I’ve also done some modelling for an artist, one-on-one. The same premises apply, but it’s a lot more relaxed and informal. It can be a bit strange, and not something that’s the norm or indeed always recommended (always trust gut instinct and put safety first), but there’s a bit of freedom and artistic licence allowed for the model. During the [whole day] sessions I got to try out a variety of poses, and a whole heap of different styles of art were created. The artist would never draw the whole of me, and so I only had to worry about keeping certain parts still, meaning I could still chat, move around or wiggle my toes.
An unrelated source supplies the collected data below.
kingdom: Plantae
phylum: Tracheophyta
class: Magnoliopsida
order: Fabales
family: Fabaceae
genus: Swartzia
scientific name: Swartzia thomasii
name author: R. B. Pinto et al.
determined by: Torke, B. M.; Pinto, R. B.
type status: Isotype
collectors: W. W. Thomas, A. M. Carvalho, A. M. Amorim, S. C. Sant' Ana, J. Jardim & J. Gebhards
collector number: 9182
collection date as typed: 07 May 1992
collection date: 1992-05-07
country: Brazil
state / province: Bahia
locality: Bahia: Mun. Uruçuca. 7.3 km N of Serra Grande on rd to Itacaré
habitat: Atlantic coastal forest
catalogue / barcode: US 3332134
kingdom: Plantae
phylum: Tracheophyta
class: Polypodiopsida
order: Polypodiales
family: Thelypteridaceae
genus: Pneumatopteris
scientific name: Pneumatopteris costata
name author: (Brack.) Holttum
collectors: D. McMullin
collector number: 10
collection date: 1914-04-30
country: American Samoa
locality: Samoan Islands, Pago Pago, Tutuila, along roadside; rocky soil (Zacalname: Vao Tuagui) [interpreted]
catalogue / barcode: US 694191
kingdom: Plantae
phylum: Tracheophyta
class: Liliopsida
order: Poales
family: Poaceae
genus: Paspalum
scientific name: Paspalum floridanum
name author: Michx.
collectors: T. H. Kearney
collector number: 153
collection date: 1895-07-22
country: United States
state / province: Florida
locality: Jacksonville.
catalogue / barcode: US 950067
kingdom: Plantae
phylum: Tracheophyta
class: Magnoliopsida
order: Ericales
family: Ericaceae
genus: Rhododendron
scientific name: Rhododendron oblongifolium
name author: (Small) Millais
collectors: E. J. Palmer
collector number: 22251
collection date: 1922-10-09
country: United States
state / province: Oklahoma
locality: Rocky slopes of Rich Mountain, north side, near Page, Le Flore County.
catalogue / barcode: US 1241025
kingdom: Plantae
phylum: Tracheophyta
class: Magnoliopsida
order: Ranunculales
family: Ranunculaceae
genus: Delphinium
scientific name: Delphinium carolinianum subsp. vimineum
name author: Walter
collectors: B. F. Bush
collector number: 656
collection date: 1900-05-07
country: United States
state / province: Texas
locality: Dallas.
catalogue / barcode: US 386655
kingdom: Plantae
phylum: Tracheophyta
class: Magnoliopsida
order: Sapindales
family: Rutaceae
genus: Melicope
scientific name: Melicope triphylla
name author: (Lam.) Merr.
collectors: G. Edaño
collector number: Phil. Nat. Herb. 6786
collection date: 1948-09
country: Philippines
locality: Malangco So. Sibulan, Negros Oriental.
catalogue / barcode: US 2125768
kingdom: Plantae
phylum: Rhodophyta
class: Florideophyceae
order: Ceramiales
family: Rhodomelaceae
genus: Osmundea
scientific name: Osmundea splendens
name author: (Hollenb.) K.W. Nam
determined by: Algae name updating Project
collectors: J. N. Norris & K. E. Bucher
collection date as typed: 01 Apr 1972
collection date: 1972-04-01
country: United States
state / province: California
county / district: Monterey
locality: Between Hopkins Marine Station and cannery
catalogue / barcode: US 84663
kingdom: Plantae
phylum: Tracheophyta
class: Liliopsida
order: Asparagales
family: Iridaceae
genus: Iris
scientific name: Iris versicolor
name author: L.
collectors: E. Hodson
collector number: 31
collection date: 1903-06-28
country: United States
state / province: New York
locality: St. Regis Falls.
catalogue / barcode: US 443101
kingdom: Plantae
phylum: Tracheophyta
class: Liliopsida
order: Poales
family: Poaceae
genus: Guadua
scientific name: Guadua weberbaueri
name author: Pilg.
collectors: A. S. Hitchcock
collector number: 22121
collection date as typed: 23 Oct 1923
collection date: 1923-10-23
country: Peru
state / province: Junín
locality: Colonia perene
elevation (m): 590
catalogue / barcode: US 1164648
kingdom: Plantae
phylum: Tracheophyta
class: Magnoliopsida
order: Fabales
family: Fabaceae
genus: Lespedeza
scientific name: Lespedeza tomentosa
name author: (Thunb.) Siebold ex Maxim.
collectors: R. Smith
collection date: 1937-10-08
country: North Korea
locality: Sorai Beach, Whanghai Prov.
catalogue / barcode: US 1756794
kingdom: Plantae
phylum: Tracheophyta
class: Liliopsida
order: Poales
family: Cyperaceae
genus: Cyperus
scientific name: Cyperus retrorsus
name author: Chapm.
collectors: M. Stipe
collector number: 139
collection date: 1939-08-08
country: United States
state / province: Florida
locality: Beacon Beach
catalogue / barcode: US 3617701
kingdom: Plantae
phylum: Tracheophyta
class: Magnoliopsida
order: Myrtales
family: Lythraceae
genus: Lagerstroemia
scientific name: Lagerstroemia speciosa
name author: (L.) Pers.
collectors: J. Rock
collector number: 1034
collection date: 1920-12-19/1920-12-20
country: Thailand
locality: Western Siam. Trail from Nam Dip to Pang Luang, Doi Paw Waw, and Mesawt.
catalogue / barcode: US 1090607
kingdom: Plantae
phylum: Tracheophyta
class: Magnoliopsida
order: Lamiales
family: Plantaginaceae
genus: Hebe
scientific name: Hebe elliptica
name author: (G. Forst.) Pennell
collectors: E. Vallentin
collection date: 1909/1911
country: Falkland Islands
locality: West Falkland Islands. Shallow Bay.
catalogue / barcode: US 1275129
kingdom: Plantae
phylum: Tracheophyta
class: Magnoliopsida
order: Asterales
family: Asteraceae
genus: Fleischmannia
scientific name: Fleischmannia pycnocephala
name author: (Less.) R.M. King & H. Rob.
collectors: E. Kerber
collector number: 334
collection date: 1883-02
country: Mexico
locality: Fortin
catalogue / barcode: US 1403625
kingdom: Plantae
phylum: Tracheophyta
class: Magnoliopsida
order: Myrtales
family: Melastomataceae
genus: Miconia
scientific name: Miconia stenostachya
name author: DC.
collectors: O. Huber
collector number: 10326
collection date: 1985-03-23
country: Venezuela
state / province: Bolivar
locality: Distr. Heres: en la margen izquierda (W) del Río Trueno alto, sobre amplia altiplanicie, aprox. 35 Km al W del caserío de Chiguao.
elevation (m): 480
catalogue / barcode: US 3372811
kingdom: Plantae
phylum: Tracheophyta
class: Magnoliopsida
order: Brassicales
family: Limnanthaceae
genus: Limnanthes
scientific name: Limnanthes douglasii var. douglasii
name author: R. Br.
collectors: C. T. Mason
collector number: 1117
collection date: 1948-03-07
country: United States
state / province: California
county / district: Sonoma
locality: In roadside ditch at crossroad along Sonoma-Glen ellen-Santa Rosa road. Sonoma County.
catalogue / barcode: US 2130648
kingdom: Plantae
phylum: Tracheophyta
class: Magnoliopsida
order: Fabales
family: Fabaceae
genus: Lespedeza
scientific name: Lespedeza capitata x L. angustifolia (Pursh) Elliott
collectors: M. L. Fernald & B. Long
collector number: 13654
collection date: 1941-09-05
If you want to get into it, I’d suggest having a chat with any local art groups or schools and go from there. You don’t need any formal training but you do need an understanding of what’s involved.
If you’re in the UK, you can join the Register of Artists’ Models (RAM) which is a UK register and aims to help raise the standards for life modelling. Art Nude UK is a site that aims to bring together all factions of life modelling and provide a self-promotion platform for models.
Apparently Sean Connery was a life model in Edinburgh in his early twenties, so you’d be in good company.